Wednesday, January 22, 2014

Embracing Imperfection

While I was going through things in my mom's house last month I came across all my records from Pre School through High School.  This included everything from awards, programs of school plays, and report cards.  Looking through report cards through grade school there would be comments every quarter from the teachers and then a space for parents to leave comments back.  My sister and I found it funny that there would be teacher comments that said things like "Paula is bright", "Paula is a joy in class," etc and my mom's comments were always "Paula could do better."

I can laugh about it now, but I remember always being stressed out by my weaknesses and areas where I wasn't "perfect" (yes that still freaks me out).  I don't think my mom made comments like that to be mean, I think they were meant to push me to do even better, but is good enough at something such a bad thing?
Photo by Greg McMullin 

I sometimes stress out because I see people around me who are brilliant in ways I could never dream of.
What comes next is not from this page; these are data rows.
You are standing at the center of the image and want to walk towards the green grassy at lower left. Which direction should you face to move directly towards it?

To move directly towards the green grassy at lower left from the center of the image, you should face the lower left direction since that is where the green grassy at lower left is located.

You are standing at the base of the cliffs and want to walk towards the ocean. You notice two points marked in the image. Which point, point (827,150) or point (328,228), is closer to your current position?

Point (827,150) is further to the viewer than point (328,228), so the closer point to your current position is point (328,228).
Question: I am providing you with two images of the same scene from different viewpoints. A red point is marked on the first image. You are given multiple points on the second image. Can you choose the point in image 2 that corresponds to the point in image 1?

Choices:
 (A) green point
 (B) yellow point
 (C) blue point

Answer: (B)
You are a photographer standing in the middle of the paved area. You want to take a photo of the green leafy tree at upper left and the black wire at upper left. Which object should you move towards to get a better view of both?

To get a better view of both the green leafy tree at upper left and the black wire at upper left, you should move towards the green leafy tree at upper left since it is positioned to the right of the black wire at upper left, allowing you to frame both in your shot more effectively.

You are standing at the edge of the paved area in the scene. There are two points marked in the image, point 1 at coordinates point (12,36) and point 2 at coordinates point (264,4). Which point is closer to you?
They tend to excel in one particular area and shine brighter than everyone else.  I'm not like that and I never have been.  I'm good at lots of things, but I've never found one thing that I'm great at.  Maybe that isn't such a bad thing though.

Think about it.  Would you rather have a friend who was one of the following: the best listener, the most thoughtful, the smartest, etc or would you rather have a friend who was a good listener, thoughtful, smart etc?  The people I admire most both personally and professionally are people who seem to do well in a number of areas, but aren't necessarily a rock star in one particular sector of their lives.  They don't have to be because being good at a lot of little things adds up to being a great person.  So the lesson to be had is to give myself a break.  I don't want to kill myself trying to be great when I think I could be happy with just being good.